La mención al aire libre surtió su efecto.
—Me parece que voy a salir —dijo bruscamente mistress Oliver—. Necesito aire. Ando
muy
necesitada de aire.
—¿Quiere que la acompañe? —inquirió Robin con ternura.
—No. Prefiero ir sola.
—Como usted quiera, querida. Quizá tenga razón. Más vale que vaya yo a prepararle un tazón de caldo de la reina a
madre
. La pobrecilla se siente un poco abandonada ahora. Le
gustan
las atenciones, ¿sabe? La cosa va saliendo la mar de bien. Va a tener un éxito clamoroso. ¡Lo sé!
Mistress Oliver exhaló un suspiro.
—Pero lo principal —continuó Robin— es que a usted le alegre y haga feliz.
Mistress Oliver le dirigió una mirada fría, se echó por los anchos hombros una gaya capa militar que comprara antaño en Italia y salió a Broadhinny.
Olvidaría sus preocupaciones, decidió, dedicándose a investigar un crimen de verdad. Hércules Poirot necesitaba ayuda.
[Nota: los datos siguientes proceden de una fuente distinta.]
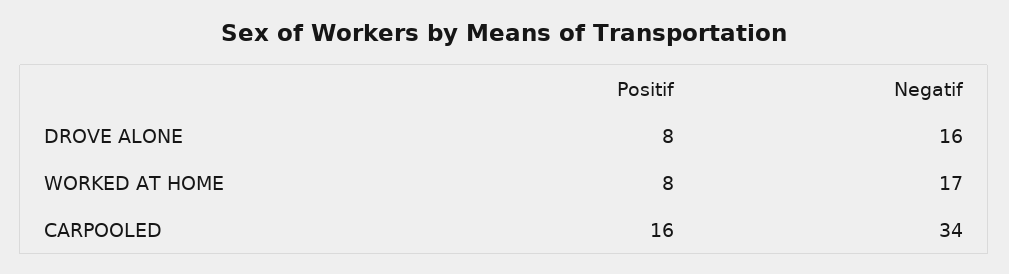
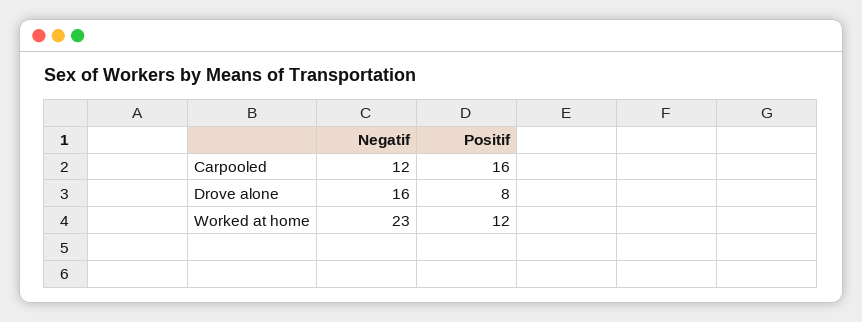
  {
    "Positif": {
      "DROVE ALONE": 8,
-     "WORKED AT HOME": 8,
+     "WORKED AT HOME": 12,
      "CARPOOLED": 16
    },
    "Negatif": {
      "DROVE ALONE": 16,
-     "WORKED AT HOME": 17,
+     "WORKED AT HOME": 23,
-     "CARPOOLED": 34
+     "CARPOOLED": 12
    }
  }

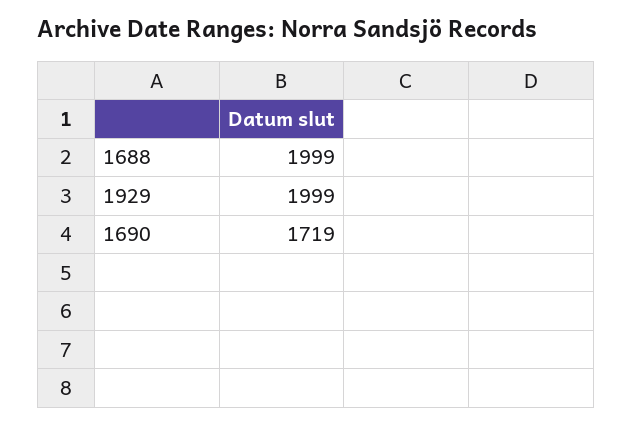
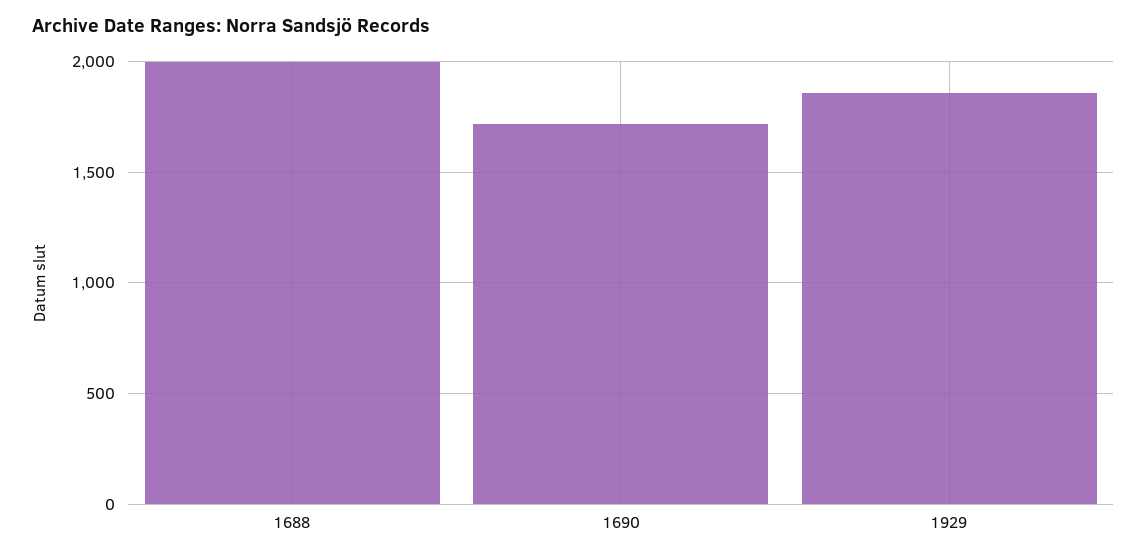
  {
    "1688": 1999,
-   "1929": 1999,
+   "1929": 1850,
    "1690": 1719
  }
Echaría una mirada a los habitantes de Broadhinny, ejercitaría su intuición femenina, que jamás le había fallado, y le diría a Poirot quién era el asesino. Así, él no tendría ya que buscar más que las pruebas necesarias. Poco trabajo.
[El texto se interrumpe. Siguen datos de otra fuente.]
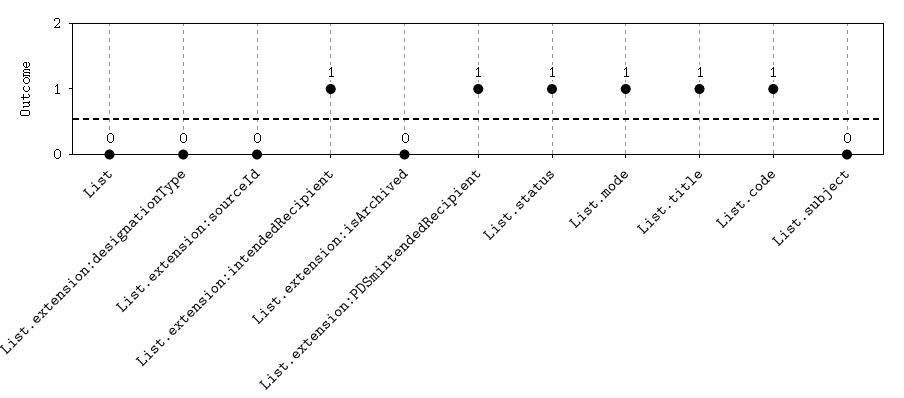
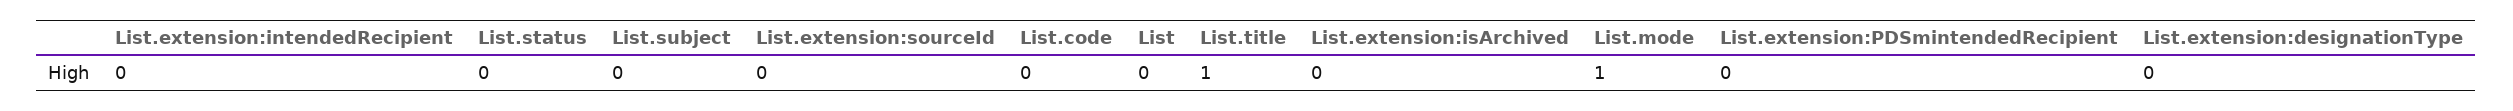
  {
    "List": 0,
    "List.extension:designationType": 0,
    "List.extension:sourceId": 0,
-   "List.extension:intendedRecipient": 1,
+   "List.extension:intendedRecipient": 0,
    "List.extension:isArchived": 0,
-   "List.extension:PDSmintendedRecipient": 1,
+   "List.extension:PDSmintendedRecipient": 0,
-   "List.status": 1,
+   "List.status": 0,
    "List.mode": 1,
    "List.title": 1,
-   "List.code": 1,
+   "List.code": 0,
    "List.subject": 0
  }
Mistress Oliver inició sus pesquisas bajando la colina, entrando en la estafeta de Correos y comprando un kilo de manzanas. Durante la compra entabló amistosa conversación con mistress Sweetiman.
Habiendo quedado de acuerdo en que hacía mucho calor para aquella época del año, mistress Oliver observó que se alojaba con los Upward en Laburnums.
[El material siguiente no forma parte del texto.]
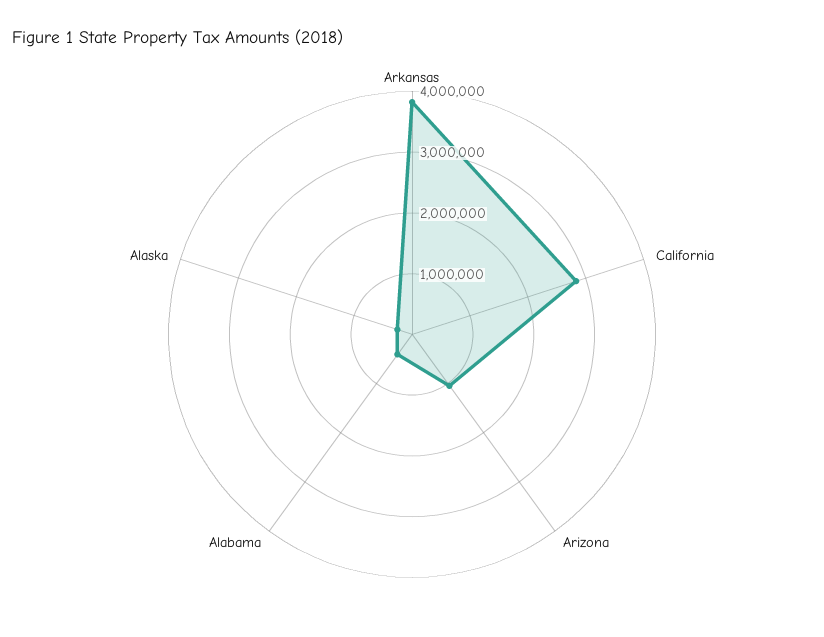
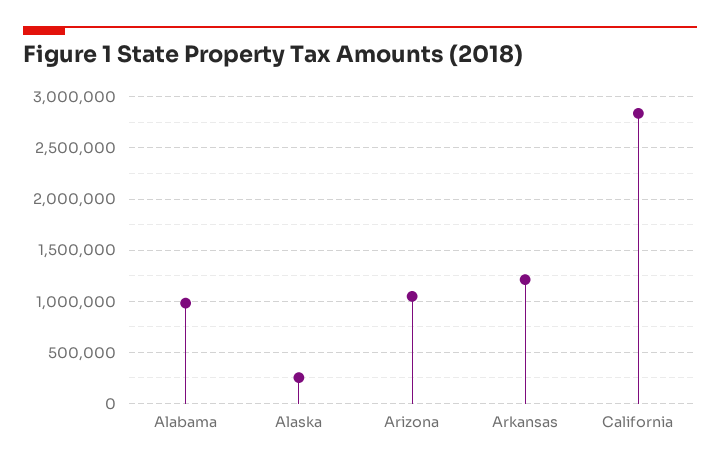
  {
-   "Arkansas": 3800000,
+   "Arkansas": 1200000,
    "California": 2800000,
    "Arizona": 1000000,
-   "Alabama": 400000,
+   "Alabama": 1000000,
    "Alaska": 300000
  }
—Sí, ya lo sé. Usted debe ser la señora de Londres que escribe las novelas de crímenes, ¿verdad? Tengo tres de ellas ahora aquí, en la colección Pingüino.
La novelista echó una mirada a los libros expuestos. Estaban medio tapados por botas de agua para niños.
—
El caso del segundo pez de colores
—musitó—; ese es bueno.
Fue
el
"Gato" quien murió
. Esa fue la novela en la que metí una cerbatana de treinta centímetros de longitud, cuando, en realidad, esa arma mide un metro ochenta de largo. Es absurdo que una cerbatana tenga semejante longitud. Pero me escribió alguien de un museo, explicándomelo. A veces creo que hay gente que solo lee los libros con la esperanza de encontrar equivocaciones. ¿Cuál es la otra? ¡Ah!
Muerte de una debutante...
¡Es un verdadero desastre! Hice disolver sulfonal en agua, y no es soluble en tal líquido. Y el relato entero es fantásticamente inverosímil del principio al fin. Mueren ocho personas por lo menos antes que a Sven Hjerson le dé su corazonada.
—Son muy populares —aseguró mistress Sweetiman, nada afectada por aquella autocrítica—. ¡No puede usted imaginarse cuánto! Yo no he leído ninguna de ellas, porque en realidad no tengo tiempo para leer.
—Tuvieron ustedes un asesinato aquí también, ¿verdad? —dijo mistress Oliver.
—Sí. Durante el pasado noviembre. Casi en la casa de al lado, como quien dice.
—¿Dicen que hay un detective aquí investigándolo?
—¡Ah! ¿Se refiere usted a ese caballero extranjero tan bajito que se aloja en Long Meadows? Estuvo aquí ayer sin ir más lejos, y luego...
Mistress Sweetiman se interrumpió al entrar otra parroquiana en busca de sellos.
Corrió al mostrador de la estafeta.
—Buenos días, miss Henderson. Hace calor hoy para la época del año en que nos encontramos.
—Sí que lo hace.
Mistress Oliver clavó una mirada intensa en la espalda de la muchacha. Llevaba un perro
Sealyham
sujeto con una traílla.
—¡Lo cual significa que la helada matará la flor de los árboles frutales más tarde! —prosiguió mistress Sweetiman con melancólica fruición—. ¿Cómo se conserva mistress Wetherby?